L'incident qui s'est produit au tribunal militaire du Kef, où les juges ont décrété le huis-clos et ont saisi les caméras de Winston Smith (Ramzi Bettaieb) journaliste à Nawaat, a poussé ce dernier à s'engager, avec son collègue, Houssem Hajlaoui, dans une grève de la faim, .

C’est, en premier et en dernier lieu, d’un problème de liberté de presse qu’il s’agit : la liberté d’informer et surtout le droit du citoyen à une information libre et impartiale. Winston Smith nous dit tout cela par sa lutte. Mais il a posé aussi, au-delà, le problème de l’existence de tribunaux d’exception comme le tribunal militaire, composé de magistrats-officiers désignés par le corps militaire, et relevant de ce corps sur le plan disciplinaire.

De tels tribunaux peuvent-ils juger sereinement dans des affaires directement ou indirectement politiques, où l’armée est peut-être une partie dans le conflit ?

Et, en ce temps de maintien de l”Etat d’urgence, ne disposent-ils pas de pouvoirs disproportionnés, propres à fausser leur fonctionnement, les décisions de huis-clos injustifiées et vexatoires pour les citoyens en sont une illustration ? Nous n’avions pas, dans le projet de constitution rédigé à Mahdia et défendu par les candidats des listes “Doustourna” aux élections, assez réfléchi à ce point, pourtant très important pour un Etat démocratique : il ne doit pas y avoir de tribunaux d’exception.
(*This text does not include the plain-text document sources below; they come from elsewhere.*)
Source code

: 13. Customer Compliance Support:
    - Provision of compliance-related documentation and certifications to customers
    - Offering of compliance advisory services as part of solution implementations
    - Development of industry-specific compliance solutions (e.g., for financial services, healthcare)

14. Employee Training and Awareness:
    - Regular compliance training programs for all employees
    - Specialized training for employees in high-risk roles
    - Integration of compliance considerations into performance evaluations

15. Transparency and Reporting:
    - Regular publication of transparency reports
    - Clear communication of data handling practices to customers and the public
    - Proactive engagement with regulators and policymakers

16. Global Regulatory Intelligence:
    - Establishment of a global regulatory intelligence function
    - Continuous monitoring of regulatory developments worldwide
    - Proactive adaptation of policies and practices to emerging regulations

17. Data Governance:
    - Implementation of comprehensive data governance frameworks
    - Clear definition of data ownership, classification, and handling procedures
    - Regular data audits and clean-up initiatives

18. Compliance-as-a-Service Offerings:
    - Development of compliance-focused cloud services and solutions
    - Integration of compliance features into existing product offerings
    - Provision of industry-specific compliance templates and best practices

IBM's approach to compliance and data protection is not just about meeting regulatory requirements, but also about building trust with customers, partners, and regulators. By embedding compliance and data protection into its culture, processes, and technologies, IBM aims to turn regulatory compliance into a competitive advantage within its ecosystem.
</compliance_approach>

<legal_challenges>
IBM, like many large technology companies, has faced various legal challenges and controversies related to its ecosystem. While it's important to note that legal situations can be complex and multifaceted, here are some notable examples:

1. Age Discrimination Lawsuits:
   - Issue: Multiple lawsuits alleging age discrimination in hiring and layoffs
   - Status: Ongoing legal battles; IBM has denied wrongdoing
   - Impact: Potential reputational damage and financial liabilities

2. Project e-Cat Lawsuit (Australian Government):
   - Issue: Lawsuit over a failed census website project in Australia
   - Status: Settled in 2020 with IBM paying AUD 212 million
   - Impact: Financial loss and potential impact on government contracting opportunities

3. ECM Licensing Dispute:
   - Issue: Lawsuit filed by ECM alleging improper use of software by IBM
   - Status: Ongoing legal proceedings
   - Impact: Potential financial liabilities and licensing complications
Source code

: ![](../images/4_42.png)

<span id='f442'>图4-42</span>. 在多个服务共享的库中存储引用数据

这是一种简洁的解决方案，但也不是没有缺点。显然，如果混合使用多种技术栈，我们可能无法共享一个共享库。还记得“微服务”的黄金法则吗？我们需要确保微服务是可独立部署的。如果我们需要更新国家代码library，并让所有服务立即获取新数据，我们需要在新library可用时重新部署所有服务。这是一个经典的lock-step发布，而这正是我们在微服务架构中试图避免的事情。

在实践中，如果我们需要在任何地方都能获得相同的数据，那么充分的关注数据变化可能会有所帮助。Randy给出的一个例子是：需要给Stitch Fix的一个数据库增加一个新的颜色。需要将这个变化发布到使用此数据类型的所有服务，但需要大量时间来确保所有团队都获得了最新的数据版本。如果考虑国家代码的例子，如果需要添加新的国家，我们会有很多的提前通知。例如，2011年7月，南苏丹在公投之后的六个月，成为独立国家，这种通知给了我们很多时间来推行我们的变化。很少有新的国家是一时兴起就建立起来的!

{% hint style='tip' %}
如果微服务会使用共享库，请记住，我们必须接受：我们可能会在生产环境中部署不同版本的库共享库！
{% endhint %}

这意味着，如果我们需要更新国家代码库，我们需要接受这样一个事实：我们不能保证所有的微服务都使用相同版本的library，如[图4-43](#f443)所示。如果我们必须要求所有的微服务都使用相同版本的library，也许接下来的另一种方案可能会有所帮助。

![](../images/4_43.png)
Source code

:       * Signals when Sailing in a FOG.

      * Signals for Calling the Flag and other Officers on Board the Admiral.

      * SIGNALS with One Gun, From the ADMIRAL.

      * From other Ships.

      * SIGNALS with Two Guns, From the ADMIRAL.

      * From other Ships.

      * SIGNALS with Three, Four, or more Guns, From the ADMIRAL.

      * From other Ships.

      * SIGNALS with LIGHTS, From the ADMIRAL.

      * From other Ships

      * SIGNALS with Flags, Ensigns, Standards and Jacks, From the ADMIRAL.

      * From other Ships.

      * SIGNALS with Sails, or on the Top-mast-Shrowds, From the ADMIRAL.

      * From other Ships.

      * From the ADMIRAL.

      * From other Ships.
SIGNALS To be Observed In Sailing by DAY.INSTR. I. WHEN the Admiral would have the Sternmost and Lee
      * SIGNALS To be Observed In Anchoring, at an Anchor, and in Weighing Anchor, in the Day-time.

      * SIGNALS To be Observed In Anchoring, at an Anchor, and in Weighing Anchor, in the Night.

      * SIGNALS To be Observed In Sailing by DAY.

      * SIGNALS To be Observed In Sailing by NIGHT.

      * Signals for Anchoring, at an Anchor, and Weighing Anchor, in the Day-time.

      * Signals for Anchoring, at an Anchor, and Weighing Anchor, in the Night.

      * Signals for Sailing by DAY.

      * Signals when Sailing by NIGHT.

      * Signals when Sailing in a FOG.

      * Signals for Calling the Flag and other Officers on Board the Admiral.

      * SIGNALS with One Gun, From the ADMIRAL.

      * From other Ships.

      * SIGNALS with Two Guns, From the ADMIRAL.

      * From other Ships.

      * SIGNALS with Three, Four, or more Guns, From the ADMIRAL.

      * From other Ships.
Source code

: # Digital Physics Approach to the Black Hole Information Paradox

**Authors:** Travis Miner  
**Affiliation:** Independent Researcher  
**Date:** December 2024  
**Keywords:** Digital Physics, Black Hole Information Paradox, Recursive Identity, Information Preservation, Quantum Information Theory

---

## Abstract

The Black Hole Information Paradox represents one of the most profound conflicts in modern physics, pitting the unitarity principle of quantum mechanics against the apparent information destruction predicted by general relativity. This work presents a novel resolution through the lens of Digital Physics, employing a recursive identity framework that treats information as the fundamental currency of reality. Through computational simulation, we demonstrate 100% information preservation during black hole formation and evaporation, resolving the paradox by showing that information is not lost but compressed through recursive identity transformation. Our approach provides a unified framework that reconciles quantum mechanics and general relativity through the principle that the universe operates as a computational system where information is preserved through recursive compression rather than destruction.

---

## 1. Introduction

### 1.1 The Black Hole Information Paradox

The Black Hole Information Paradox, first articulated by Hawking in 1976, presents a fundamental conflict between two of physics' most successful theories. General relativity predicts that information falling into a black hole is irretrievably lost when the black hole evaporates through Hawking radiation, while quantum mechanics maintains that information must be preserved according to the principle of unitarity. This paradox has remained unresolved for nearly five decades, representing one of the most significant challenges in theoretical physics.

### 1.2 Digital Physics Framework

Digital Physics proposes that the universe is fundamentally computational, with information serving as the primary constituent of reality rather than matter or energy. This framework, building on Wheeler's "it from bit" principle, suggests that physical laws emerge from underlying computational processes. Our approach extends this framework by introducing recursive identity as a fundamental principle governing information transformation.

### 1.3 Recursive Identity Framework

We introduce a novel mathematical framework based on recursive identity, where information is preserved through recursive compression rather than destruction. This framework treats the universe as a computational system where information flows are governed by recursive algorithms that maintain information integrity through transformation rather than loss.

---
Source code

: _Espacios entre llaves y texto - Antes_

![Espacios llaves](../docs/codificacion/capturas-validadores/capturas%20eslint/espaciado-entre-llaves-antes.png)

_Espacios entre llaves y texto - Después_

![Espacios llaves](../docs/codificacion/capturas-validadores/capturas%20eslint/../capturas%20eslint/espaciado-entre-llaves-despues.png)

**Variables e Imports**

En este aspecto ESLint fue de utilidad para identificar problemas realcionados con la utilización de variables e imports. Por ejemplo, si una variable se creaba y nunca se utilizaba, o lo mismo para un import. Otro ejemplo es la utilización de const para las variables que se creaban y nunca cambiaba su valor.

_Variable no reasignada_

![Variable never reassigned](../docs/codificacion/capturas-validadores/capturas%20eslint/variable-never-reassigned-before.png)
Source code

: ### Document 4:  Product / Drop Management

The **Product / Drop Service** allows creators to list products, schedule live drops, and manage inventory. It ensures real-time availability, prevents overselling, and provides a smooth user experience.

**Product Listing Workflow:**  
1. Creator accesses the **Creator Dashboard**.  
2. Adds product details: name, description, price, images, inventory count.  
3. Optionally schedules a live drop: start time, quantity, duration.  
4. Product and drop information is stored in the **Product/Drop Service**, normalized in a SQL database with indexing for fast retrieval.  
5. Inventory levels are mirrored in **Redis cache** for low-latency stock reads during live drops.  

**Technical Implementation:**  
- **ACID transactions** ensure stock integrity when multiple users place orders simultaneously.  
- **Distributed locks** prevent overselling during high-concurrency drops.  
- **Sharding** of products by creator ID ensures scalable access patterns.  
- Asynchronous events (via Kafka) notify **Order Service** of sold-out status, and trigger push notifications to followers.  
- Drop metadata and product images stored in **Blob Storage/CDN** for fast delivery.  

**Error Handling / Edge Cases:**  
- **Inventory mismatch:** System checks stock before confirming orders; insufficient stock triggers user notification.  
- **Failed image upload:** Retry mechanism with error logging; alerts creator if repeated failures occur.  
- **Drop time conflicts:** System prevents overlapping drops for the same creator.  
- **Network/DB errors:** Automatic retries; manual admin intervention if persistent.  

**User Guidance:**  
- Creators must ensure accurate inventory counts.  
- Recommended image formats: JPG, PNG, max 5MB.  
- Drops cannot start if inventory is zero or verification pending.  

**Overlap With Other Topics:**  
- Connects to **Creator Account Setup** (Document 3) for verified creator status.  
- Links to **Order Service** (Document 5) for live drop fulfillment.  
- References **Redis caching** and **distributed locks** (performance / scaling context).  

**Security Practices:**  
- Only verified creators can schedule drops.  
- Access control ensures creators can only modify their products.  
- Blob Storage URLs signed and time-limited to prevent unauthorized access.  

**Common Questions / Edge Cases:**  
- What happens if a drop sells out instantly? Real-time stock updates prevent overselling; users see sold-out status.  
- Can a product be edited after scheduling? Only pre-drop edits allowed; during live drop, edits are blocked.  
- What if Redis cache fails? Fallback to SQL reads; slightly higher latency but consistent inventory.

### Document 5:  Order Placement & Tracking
Et aucun Tunisien n’a à être jugé par un tribunal d’exception, fût-il des plus sourcilleux en matière d’application stricte des lois : les justiciables doivent être soumis à la loi et à la justice, pouvoir constitutionnellement indépendant en principe, et non à une juridiction qui dépende du pouvoir exécutif.

Dans le cas d’espèce, il s’agit d’un problème politique qui concerne tous les Tunisiens, et en premier lieu les familles des victimes, il est inadmissible que des juges s’arrogent le droit de trier ce que le peuple peut savoir et ce qu’il faut lui cacher : au nom de quoi, avec quelle légitimité exercer un tel tri ?

Winston Smit a voulu faire son travail de journaliste, il a rencontré la répression de l’armée, s’est vu menacé de poursuites. Peut-on tolérer que, sans aucune justification légale, les juges décident de confisquer les moyens de travail des journalistes (un commandant a même dit à Ramzi qu’il disposait de ses enregistrements de conversations au téléphone !) afin de priver les Tunisiens de connaître une partie de leur histoire ?

Il faut soutenir le combat de Ramzi et Houssem, c’est notre combat, c’est une partie de la révolution, aussi importante que toutes les autres.